Output (last 10 lines, no prior errors showed up): Searching alignments... [0.657s] Processing query block 1, reference block 1/1, shape 16/16, index chunk 4/4. Building reference seed array... [1.732s] Building query seed array... [0.012s] Computing hash join... [0.388s] Masking low complexity seeds... [0.007s] Searching alignments... [0.655s] Deallocating buffers... [0.012s] Clearing query masking... [0s] Computing alignments... Error: generate_output: target with no hsps.

fasnicar commented 3 years ago

Thank you for reporting this.
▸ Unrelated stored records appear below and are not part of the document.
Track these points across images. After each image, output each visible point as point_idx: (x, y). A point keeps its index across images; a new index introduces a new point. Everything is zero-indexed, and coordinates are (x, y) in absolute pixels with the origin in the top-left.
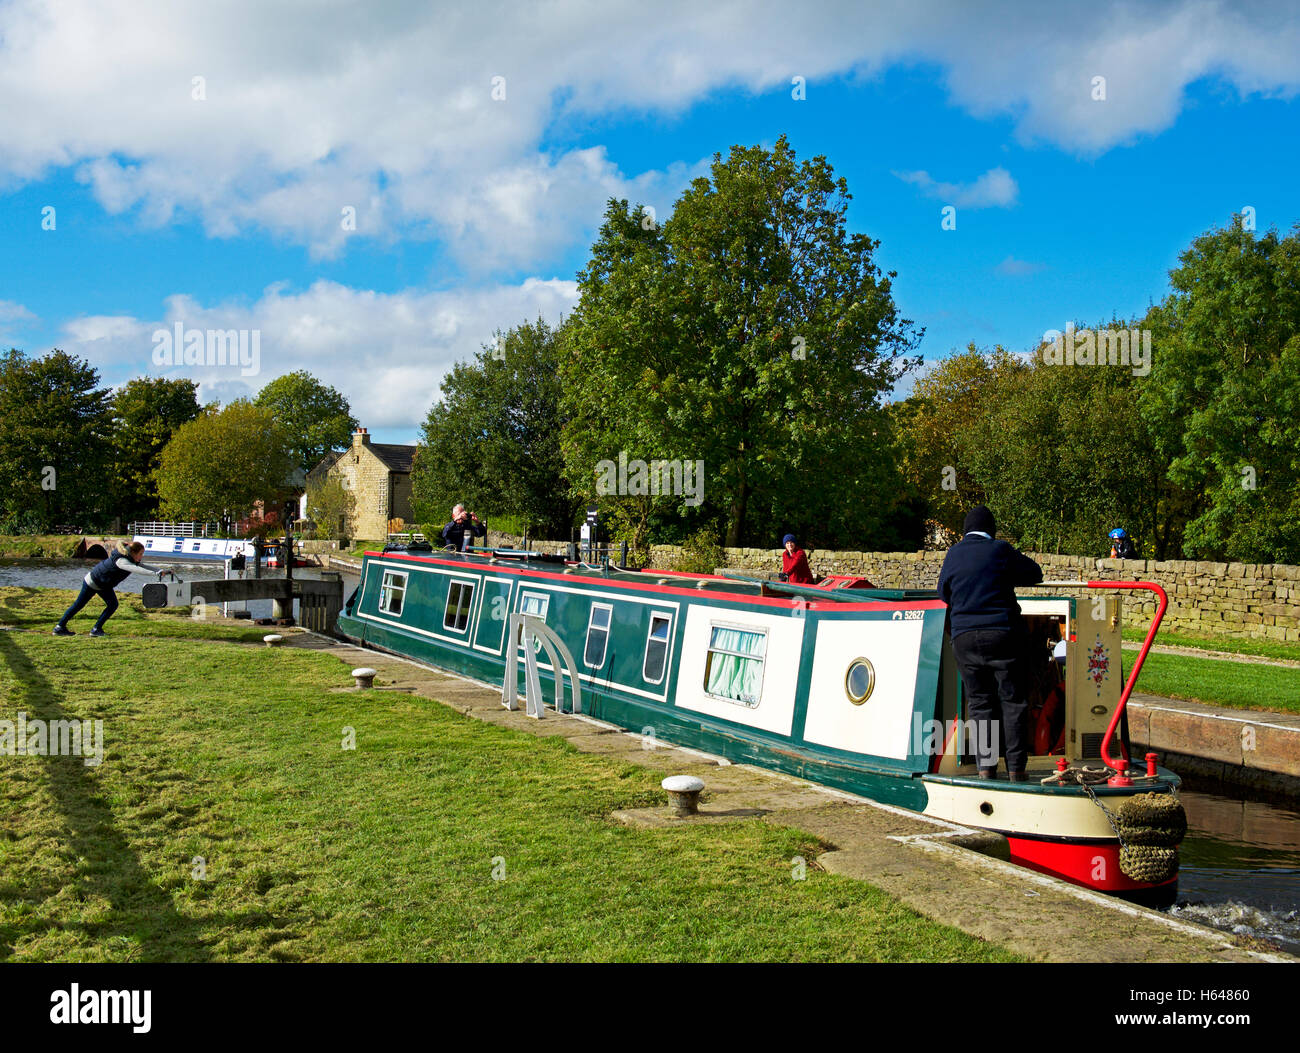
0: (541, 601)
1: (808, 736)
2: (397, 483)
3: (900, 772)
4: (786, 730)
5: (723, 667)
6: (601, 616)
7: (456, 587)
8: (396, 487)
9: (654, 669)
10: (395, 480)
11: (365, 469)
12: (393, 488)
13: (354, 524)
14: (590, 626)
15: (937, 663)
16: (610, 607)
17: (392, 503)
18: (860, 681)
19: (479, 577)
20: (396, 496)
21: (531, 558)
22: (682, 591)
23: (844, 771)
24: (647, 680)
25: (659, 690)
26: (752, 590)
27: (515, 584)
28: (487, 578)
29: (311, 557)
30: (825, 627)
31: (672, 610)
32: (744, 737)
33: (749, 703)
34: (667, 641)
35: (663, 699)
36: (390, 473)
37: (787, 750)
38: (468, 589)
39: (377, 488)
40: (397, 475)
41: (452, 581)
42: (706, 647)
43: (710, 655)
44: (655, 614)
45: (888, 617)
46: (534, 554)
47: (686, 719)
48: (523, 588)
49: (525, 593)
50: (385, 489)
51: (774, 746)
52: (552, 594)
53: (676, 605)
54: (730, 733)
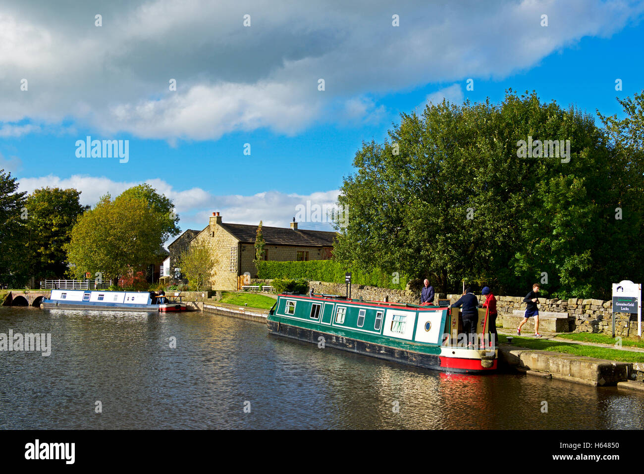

I have to say it is the first time I see that error from diamond and I wasn't able to find anything related to that (only the code that is generating it: https://github.com/bbuchfink/diamond/blob/master/src/align/output.cpp)!

I'm not sure how to debug this, would it be ok for you to share with me your input files so that I can run some tests myself?

Many thanks, Francesco

ruthalee commented 3 years ago

Thank you so much Francesco, I am emailing the 3 files that mapped along with the one that errored. I also tried running phylophlan with just the three files that mapped the first time and got the error that I have attached. Once again, thank you so much for your help!

Screen Shot 2021-10-21 at 1 37 16 PM
ruthalee commented 3 years ago

For anyone looking at this later, Francesco found it was a problem with DIAMOND and we got it to work by using DIAMOND version 2.0.7. Thank you Francesco!